Heymans a d'abord remporté l'argent au plongeon synchronisé à la tour de 10 mètres, avec Anne Montminy, à Sydney, en 2000, avant de décrocher la médaille de bronze dans cette même discipline, avec Blythe Hartley, en 2004, à Athènes. Finalement, elle a remporté la médaille d'argent, dans une épreuve individuelle, à la tour, lors des Jeux de Pékin, en 2008.

«Mes premiers Jeux olympiques étaient vraiment excitants, se souvient Heymans. J'étais plus jeune. Je ne savais pas à quoi m'attendre et je réalisais mon rêve.

«Aujourd'hui, je dirais que les Jeux olympiques demeurent une compétition très différente comparativement aux autres.
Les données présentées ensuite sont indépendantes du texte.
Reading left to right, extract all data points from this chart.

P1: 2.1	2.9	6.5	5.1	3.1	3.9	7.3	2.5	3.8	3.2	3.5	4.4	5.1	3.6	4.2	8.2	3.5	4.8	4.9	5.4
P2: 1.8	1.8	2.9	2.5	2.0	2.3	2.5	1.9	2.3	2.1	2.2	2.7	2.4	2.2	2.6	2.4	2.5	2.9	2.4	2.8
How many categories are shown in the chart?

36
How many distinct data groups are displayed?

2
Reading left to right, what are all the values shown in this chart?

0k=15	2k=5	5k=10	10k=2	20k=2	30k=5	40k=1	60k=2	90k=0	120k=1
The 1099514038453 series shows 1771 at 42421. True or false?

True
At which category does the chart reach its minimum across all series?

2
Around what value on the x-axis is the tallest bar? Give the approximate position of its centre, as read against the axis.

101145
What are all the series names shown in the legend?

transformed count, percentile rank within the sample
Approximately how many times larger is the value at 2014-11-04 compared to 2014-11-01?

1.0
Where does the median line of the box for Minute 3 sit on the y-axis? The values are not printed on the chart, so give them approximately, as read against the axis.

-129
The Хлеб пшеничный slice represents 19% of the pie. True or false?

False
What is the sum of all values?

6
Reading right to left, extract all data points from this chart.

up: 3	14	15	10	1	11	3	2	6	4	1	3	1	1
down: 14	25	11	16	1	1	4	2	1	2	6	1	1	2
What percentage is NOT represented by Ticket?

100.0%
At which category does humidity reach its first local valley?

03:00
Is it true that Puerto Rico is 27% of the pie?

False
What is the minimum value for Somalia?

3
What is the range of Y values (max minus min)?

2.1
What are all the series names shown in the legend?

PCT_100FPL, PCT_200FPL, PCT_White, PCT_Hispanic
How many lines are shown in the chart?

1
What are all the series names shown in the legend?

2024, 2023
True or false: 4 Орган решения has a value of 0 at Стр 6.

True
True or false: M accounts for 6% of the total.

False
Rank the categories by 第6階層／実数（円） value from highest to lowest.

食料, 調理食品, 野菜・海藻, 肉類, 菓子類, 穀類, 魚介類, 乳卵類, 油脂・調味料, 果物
C'est vraiment gros. Il y a beaucoup d'athlètes, dans différentes disciplines, qu'on peut côtoyer et avec qui on peut jaser. C'est super intéressant!»

Aux essais olympiques

Assurée de participer à l'épreuve du trois mètres synchro à Londres, en compagnie de Jennifer Abel, elle tentera également de participer au trois mètres individuel. Pour ce faire, elle doit toutefois obtenir sa qualification, ce week-end, lors des essais de l'équipe canadienne, disputés au Centre sportif du Parc olympique.

Peu importe le nombre d'épreuves qu'elle disputera, Heymans espère naturellement ramener une médaille d'Angleterre, mais elle convient que le défi est de taille.

«J'aimerais beaucoup revenir avec une autre médaille, mais la compétition est vraiment vraiment difficile, observe-t-elle. Même si je reviens sans médaille, ça n'enlèvera rien à mes performances des Jeux précédents.»

En effet, Heymans demeurera toujours, au minimum, une triple médaillée olympique. Un statut qui, soit dit en passant, ne pourra que l‘aider à commercialiser ses maillots.